## Task objective
From the items below, select every line that contains the word "thất" and copy each of those lines.

## Records supplied

-- Opening Marker --

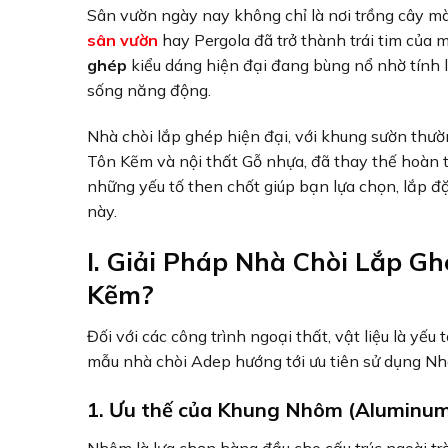
Sân vườn ngày nay không chỉ là nơi trồng cây mà 
sân vườn
hay Pergola đã trở thành trái tim của m
ghép
kiểu dáng hiện đại đang bùng nổ nhờ tính l
sống năng động.
Nhà chòi lắp ghép hiện đại, với khung sườn thư
Tôn Kẽm và nội thất Gỗ nhựa, đã thay thế hoàn t
những yếu tố then chốt giúp bạn lựa chọn, lắp đặ
này.
I. Giải Pháp Nhà Chòi Lắp Gh
Kẽm?
Đối với các công trình ngoại thất, vật liệu là yếu
mẫu nhà chòi Adep hướng tới ưu tiên sử dụng N
1. Ưu thế của Khung Nhôm (Aluminu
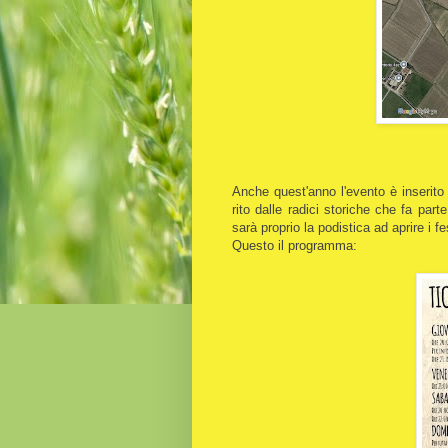
Anche quest'anno l'evento è inserito a
rito dalle radici storiche che fa par
sarà proprio la podistica ad aprire i 
Questo il programma:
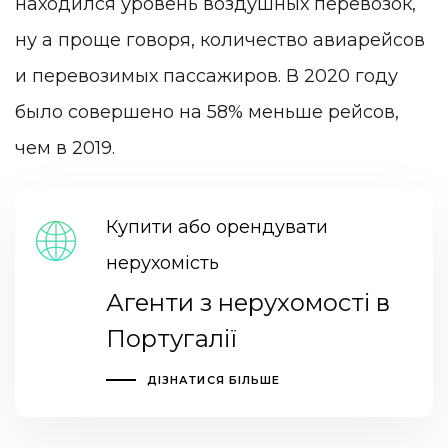
находился уровень воздушных перевозок,
ну а проще говоря, количество авиарейсов
и перевозимых пассажиров. В 2020 году
было совершено на 58% меньше рейсов,
чем в 2019.
Купити або орендувати
нерухомість
Агенти з нерухомості в
Португалії
ДІЗНАТИСЯ БІЛЬШЕ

-- Closing Marker --

## Expected answer
Tôn Kẽm và nội thất Gỗ nhựa, đã thay thế hoàn t
Đối với các công trình ngoại thất, vật liệu là yếu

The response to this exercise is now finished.